Task to carry out
Copy each line that includes the string "tobacco" from the material into your answer.
[[ Input data, beginning ]]
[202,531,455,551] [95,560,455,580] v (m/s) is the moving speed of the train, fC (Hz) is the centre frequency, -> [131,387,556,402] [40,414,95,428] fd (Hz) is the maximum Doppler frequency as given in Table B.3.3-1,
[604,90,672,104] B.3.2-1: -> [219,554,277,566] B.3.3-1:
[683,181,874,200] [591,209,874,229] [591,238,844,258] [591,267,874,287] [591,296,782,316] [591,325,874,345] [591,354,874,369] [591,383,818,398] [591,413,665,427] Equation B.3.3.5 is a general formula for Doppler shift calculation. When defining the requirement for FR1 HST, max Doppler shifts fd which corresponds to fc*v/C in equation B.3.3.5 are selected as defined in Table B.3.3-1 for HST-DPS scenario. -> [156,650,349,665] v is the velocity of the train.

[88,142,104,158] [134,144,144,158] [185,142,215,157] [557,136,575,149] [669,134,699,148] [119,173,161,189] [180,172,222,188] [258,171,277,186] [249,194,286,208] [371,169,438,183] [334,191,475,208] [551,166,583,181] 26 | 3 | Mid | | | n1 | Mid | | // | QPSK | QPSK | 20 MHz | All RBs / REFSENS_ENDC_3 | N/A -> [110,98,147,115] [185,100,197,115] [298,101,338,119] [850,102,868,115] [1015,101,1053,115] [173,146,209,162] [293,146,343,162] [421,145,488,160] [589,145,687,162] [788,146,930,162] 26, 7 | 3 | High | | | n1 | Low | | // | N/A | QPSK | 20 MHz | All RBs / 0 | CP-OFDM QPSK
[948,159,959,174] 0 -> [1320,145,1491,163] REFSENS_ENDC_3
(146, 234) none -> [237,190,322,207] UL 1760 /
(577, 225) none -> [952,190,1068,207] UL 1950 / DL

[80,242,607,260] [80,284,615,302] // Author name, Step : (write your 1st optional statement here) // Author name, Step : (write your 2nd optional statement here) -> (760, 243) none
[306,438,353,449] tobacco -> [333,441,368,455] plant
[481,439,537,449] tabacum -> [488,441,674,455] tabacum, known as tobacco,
[[ Input data, end ]]
Expected answer
[306,438,353,449] tobacco -> [333,441,368,455] plant
[481,439,537,449] tabacum -> [488,441,674,455] tabacum, known as tobacco,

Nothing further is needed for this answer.